TASK BRIEF:
Entries follow. Return each line that contains the word "answer".

RECORDS TO USE:

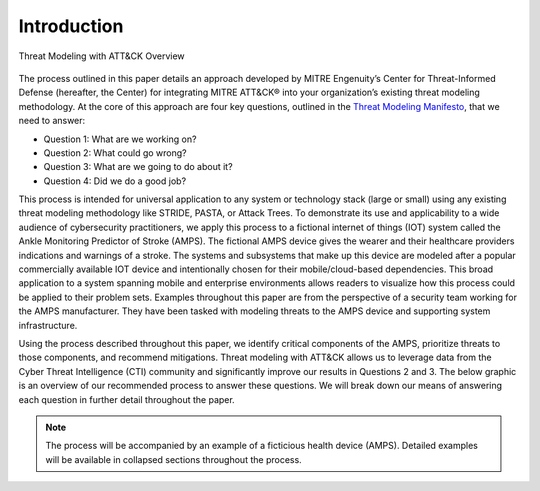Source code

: Introduction
============
.. figure:: /Graphics/introGraphic.png
    :alt: Threat Modeling with ATT&CK Overview Graphic
    :scale: 100%
    :align: center

    Threat Modeling with ATT&CK Overview

The process outlined in this paper details an approach developed by MITRE Engenuity’s Center for Threat-Informed Defense (hereafter, the Center) for integrating MITRE ATT&CK® into your organization’s existing threat modeling methodology.
At the core of this approach are four key questions, outlined in the `Threat Modeling Manifesto <https://www.threatmodelingmanifesto.org/>`_, that we need to answer:

* Question 1: What are we working on?
* Question 2: What could go wrong?
* Question 3: What are we going to do about it?
* Question 4: Did we do a good job?

This process is intended for universal application to any system or technology stack (large or small) using any existing threat modeling methodology like STRIDE, PASTA, or Attack Trees. To demonstrate its use and applicability to a wide audience of cybersecurity practitioners, we apply this process to a fictional internet of things (IOT) system called the Ankle Monitoring Predictor of Stroke (AMPS). The fictional AMPS device gives the wearer and their healthcare providers indications and warnings of a stroke. The systems and subsystems that make up this device are modeled after a popular commercially available IOT device and intentionally chosen for their mobile/cloud-based dependencies. This broad application to a system spanning mobile and enterprise environments allows readers to visualize how this process could be applied to their problem sets. Examples throughout this paper are from the perspective of a security team working for the AMPS manufacturer. They have been tasked with modeling threats to the AMPS device and supporting system infrastructure.

Using the process described throughout this paper, we identify critical components of the AMPS, prioritize threats to those components, and recommend mitigations. Threat modeling with ATT&CK allows us to leverage data from the Cyber Threat Intelligence (CTI) community and significantly improve our results in Questions 2 and 3. The below graphic is an overview of our recommended process to answer these questions. We will break down our means of answering each question in further detail throughout the paper.

.. note::

    The process will be accompanied by an example of a ficticious health device (AMPS).
    Detailed examples will be available in collapsed sections throughout the process.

SOLUTION FOR THIS PROBLEM:
At the core of this approach are four key questions, outlined in the `Threat Modeling Manifesto <https://www.threatmodelingmanifesto.org/>`_, that we need to answer:
Using the process described throughout this paper, we identify critical components of the AMPS, prioritize threats to those components, and recommend mitigations. Threat modeling with ATT&CK allows us to leverage data from the Cyber Threat Intelligence (CTI) community and significantly improve our results in Questions 2 and 3. The below graphic is an overview of our recommended process to answer these questions. We will break down our means of answering each question in further detail throughout the paper.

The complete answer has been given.